● Assignment 1
Translate this sentence from the passage on discounts and customer acquisition cost into Spanish: "Ideally, your discounts shouldn’t increase your customer acquisition expenses by much."
● Assignment 2
Continue the passage on discounts and customer acquisition cost from its final sentence.

● Selected text
If you need additional help, the following tutorials can help you compute for your profit margins and maximize your sales during your discount:
- Microsoft ExcelExcel What-If Analysis: How to Use the Scenario ManagerBob Flisser
- FinanceHow to Measure Your Business's ProfitabilityAndrew Blackman
- CopywritingHow to Increase Your Online Sales With Psychological TriggersBrad Smith
2. Customer Acquisition Cost
When you offer products on sale, how much you spend acquiring new customers changes. To your usual customer acquisition expenses, add your lost margins during the sale, as well as your additional marketing expenses for the sale. Check out this detailed tutorial if you need a step-by-step guide for computing your customer acquisition costs before the discount, during, and after.
Ideally, your discounts shouldn’t increase your customer acquisition expenses by much. But to guarantee that you get more for every dollar you spend acquiring customers, here are some techniques you can apply:
- Convert New Customers to Repeat Customers - When new customers buy from your business for the first time, do everything you can to convert them to becoming repeat customers. This will increase the lifetime value of each customer, justifying your higher customer acquisition cost.
- Maximize Your Margins During a New Customer’s First Order - Just like the above tip on increasing margins, offer upsells and other relevant items apart from your discounted offer. The higher a customer spends during their first transaction, the more you can make up for any increase in acquisition cost.
- Reduce Online Shopping Cart Abandonment - It’s such a waste when shoppers don’t push through with the transaction at the last minute. Before you offer your discount, make sure that you’ve optimized your customers’ online shopping experience so that abandonment rates are low. One way to do this is to send a reminder email a few hours or a day after a customer abandons their cart.

Collected data entries:
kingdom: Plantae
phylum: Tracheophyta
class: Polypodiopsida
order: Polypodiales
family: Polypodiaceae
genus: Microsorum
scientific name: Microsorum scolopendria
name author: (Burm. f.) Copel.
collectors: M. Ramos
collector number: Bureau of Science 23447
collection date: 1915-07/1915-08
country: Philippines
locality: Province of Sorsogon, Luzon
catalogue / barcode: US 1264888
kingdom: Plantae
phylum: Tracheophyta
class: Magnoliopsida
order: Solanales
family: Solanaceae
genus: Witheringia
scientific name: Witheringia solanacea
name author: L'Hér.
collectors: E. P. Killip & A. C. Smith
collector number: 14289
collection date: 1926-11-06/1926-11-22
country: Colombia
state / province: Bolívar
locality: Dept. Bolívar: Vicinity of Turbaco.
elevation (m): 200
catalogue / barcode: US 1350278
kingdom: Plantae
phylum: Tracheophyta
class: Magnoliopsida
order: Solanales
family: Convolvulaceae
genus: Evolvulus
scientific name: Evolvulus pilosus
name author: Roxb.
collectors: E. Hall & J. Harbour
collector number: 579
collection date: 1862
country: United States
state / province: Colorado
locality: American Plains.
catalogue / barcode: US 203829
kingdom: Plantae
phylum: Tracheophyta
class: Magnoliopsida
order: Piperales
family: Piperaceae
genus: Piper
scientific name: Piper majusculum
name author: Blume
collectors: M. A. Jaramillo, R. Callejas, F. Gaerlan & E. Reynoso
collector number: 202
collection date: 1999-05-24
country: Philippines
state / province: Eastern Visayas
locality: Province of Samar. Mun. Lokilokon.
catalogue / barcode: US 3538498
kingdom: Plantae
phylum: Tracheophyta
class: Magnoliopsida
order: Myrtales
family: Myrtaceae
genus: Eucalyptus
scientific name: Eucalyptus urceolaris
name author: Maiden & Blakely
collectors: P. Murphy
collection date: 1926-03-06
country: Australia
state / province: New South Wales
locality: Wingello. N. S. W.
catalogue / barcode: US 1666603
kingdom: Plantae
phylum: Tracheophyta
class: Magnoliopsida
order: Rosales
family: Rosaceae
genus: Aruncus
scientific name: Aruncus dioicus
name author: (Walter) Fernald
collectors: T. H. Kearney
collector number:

● Output 1
Idealmente, tus descuentos no deberían aumentar mucho tus gastos de adquisición de clientes.

● Output 2
3. Targeted Sales Volume
Since increasing sales is a common goal for businesses offering a discount, you need to set your sales targets. But don’t just set an arbitrary amount. Make sure that your sales targets are high enough that you maintain or increase your profits, even if you’ve lost a bit of your margins from the discount.
To estimate your targeted sales volume, use the following tutorial and spreadsheet to compute for your gross margin percentage and your break even revenue. Compute for these items twice: once with regular pricing in mind, and another time with the discounted price. How much does your break even revenue change?
More importantly, how much additional sales do you need to make up for the difference? The table on this page can help you estimate the percentage increase you need in your sales volume to make a profit.
Learn How to Set Your Discount Pricing Strategically
For discounting to pay off, you need to have a strategic approach. By knowing your goals and matching it with the right type of pricing discount, you can avoid the common challenges that come with discounting and instead bring in more sales and revenue.